What is it that we could look at that would tell us that that individual would succeed if we put them into a place or space that might bring them challenge that they've not met before? That not tame problems, but more wicked problems. Tame problem being something that you've been through that process before, you've got the tame template for it, you know how those jigsaw pieces fit together. That 95 % of unconsciously competent because you've ridden that

course before. But actually when you get a wicked problem, a problem that you've not come across before, a problem that you don't know how to solve, be it a situation, a project, a person, then actually how do you operate in that wicked space? And I'm going to argue that's your relationship with craft. It's your relationship to recognise that this is something new. It's the ability to recognise that you need to pull things into that conscious space, or you need to get

You need to get counsel, need to seek the wisdom of the crowd, need to whatever it might be to then get the knowledge to be able to then do it consciously, to then work on it, apply it, turn it into a habit and then of course it then goes into then that unconscious competent space. So there we go. The relationship with craft, seeing things in that light, I think is hugely powerful.

Now, be it through a podcast, be it through a book, be it through going on a training course, or be it buddying up with people actually saying, hey, look, let's be our own learning council. Let's have regular conversations. Let's meet once a month online, grab a cup of tea and talk about our experiences, what we're learning, not relying on the organisation to supply you and potentially spoon feeds you with what it is that you need. Now, if you're in a particularly forward thinking organisation,

that has a phenomenal learning and development capability, you may be, you struck gold and actually you've got all the learning at your fingertips and that's being given to you. So that craft might be actually in the system itself. And that's a beautiful thing if that's what happens. But still in that space, I would argue it's great to be able to say, I've been on everything that I'm supposed to go on, but there's something very valuable.

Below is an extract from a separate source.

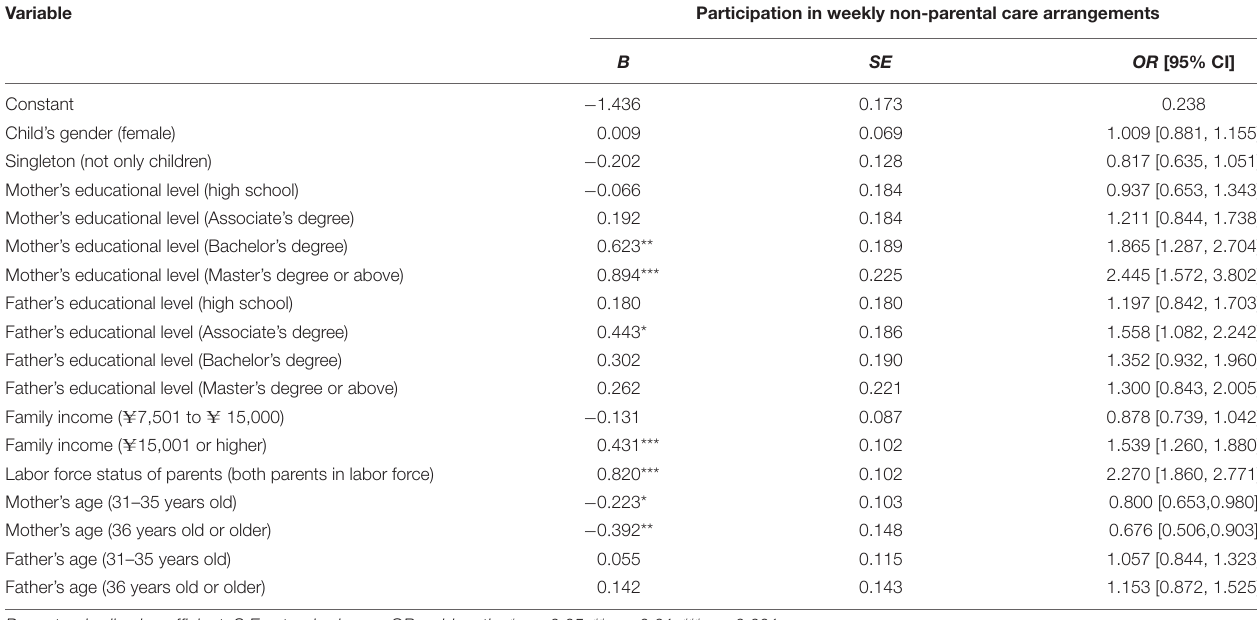
TABLE 2 | Logistic estimates for the likelihood of weekly non-parental care arrangements participation.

about you being able to indicate your relationship with the craft that doesn't rely on the organisation giving that to you. Because actually when you step from those wicked, into those wicked spaces I should say, the organisation sometimes may not be able to supply you with the answer, but your capacity to not be then vulnerable at that space because it's not being spoon-fed to you, but you have a reliance on yourself.

not just the system that you're in is a very strong indicator for future success. Okay, so listen, I hope that's been of some value. This is gonna be on YouTube, so you can see the image that I've drawn if that's of some value. But if nothing else, I think that's my kind of first kind of move into talking to you all directly. I'm sure I'll get better at it.

As I go, the difference between speaking to an audience and speaking to myself is something I'll just have to get acclimatised to. But I hope it makes sense. I hope it's been of value and I will no doubt get some feedback from some of you in due course. Take care.